Synopses & Reviews
Inspired by Nigeria’s folktales and its war, Under the Udala Trees is a deeply searching, powerful debut about the dangers of living and loving openly.
Ijeoma comes of age as her nation does; born before independence, she is eleven when civil war breaks out in the young republic of Nigeria. Sent away to safety, she meets another displaced child and they, star-crossed, fall in love. They are from different ethnic communities. They are also both girls.
When their love is discovered, Ijeoma learns that she will have to hide this part of herself. But there is a cost to living inside a lie.

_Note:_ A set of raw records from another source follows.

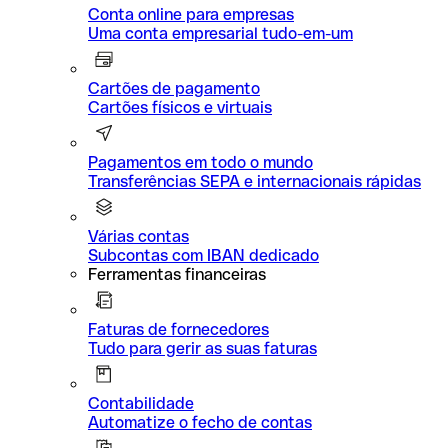
Conta online para empresas
Uma conta empresarial tudo-em-um
Cartões de pagamento
Cartões físicos e virtuais
Pagamentos em todo o mundo
Transferências SEPA e internacionais rápidas
Várias contas
Subcontas com IBAN dedicado
Ferramentas financeiras
Faturas de fornecedores
Tudo para gerir as suas faturas
Contabilidade
Automatize o fecho de contas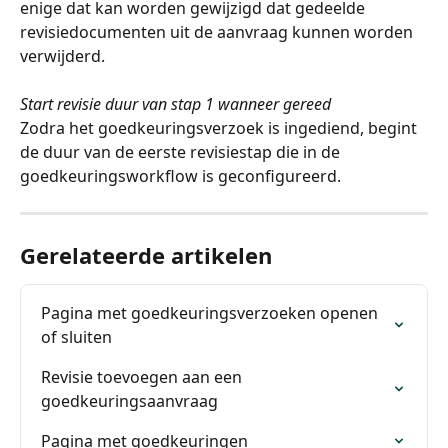
enige dat kan worden gewijzigd dat gedeelde 
revisiedocumenten uit de aanvraag kunnen worden 
verwijderd.
Start revisie duur van stap 1 wanneer gereed
Zodra het goedkeuringsverzoek is ingediend, begint 
de duur van de eerste revisiestap die in de 
goedkeuringsworkflow is geconfigureerd.
Gerelateerde artikelen
Pagina met goedkeuringsverzoeken openen 
of sluiten
Revisie toevoegen aan een 
goedkeuringsaanvraag
Pagina met goedkeuringen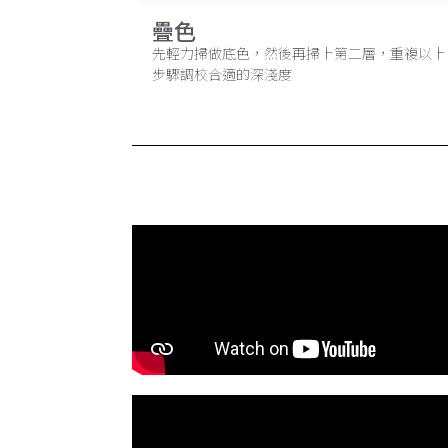
疊色
先輕力掃做底色，然後再掃上第二層，重複以上
步驟調校合適的深淺度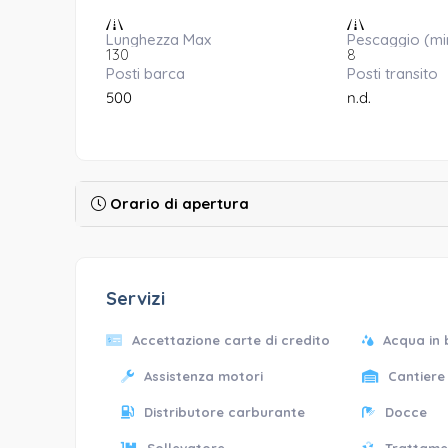
Lunghezza Max
Pescaggio (mi
130
8
Posti barca
Posti transito
500
n.d.
Orario di apertura
Servizi
Accettazione carte di credito
Acqua in
Assistenza motori
Cantiere
Distributore carburante
Docce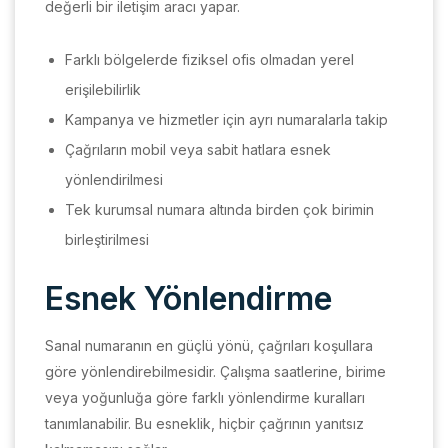
değerli bir iletişim aracı yapar.
Farklı bölgelerde fiziksel ofis olmadan yerel
erişilebilirlik
Kampanya ve hizmetler için ayrı numaralarla takip
Çağrıların mobil veya sabit hatlara esnek
yönlendirilmesi
Tek kurumsal numara altında birden çok birimin
birleştirilmesi
Esnek Yönlendirme
Sanal numaranın en güçlü yönü, çağrıları koşullara
göre yönlendirebilmesidir. Çalışma saatlerine, birime
veya yoğunluğa göre farklı yönlendirme kuralları
tanımlanabilir. Bu esneklik, hiçbir çağrının yanıtsız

As Edwidge Danticat has made personal the legacy of Haiti’s political coming of age, Okparanta’s Under the Udala Trees uses one woman’s lifetime to examine the ways in which Nigerians continue to struggle toward selfhood. Even as their nation contends with and recovers from the effects of war and division, Nigerian lives are also wrecked and lost from taboo and prejudice. This story offers a glimmer of hope — a future where a woman might just be able to shape her life around truth and love.
Acclaimed by Vogue, the Financial Times, and many others, Chinelo Okparanta continues to distill “experience into something crystalline, stark but lustrous” (New York Times Book Review). Under the Udala Trees marks the further rise of a star whose “tales will break your heart open” (New York Daily News).
Review
"Okparanta [is] a graceful and precise writer." New York Times Book Review
Review
"I have never seen or read anything quite like Under the Udala Trees. Debut novelist Chinelo Okparanta (remember that name) blends traditional storytelling with a knockout plot." Essence
Review
"Okparanta dexterously layers her story with historical events and Nigerian folktales to give a fuller picture of both the beauty and conflict of the country and its cultures...[she] manages to leave readers hopeful for a better future through love and courage." Shelf Awareness, starred review
About the Author
One of Granta’s six New Voices for 2012, Chinelo Okparanta grew up a Jehovah’s Witness. She lived in Nigeria until the age of ten, when her family came to the United States. A graduate of the Iowa Writers’ Workshop, she has also taught middle school, high school, and college.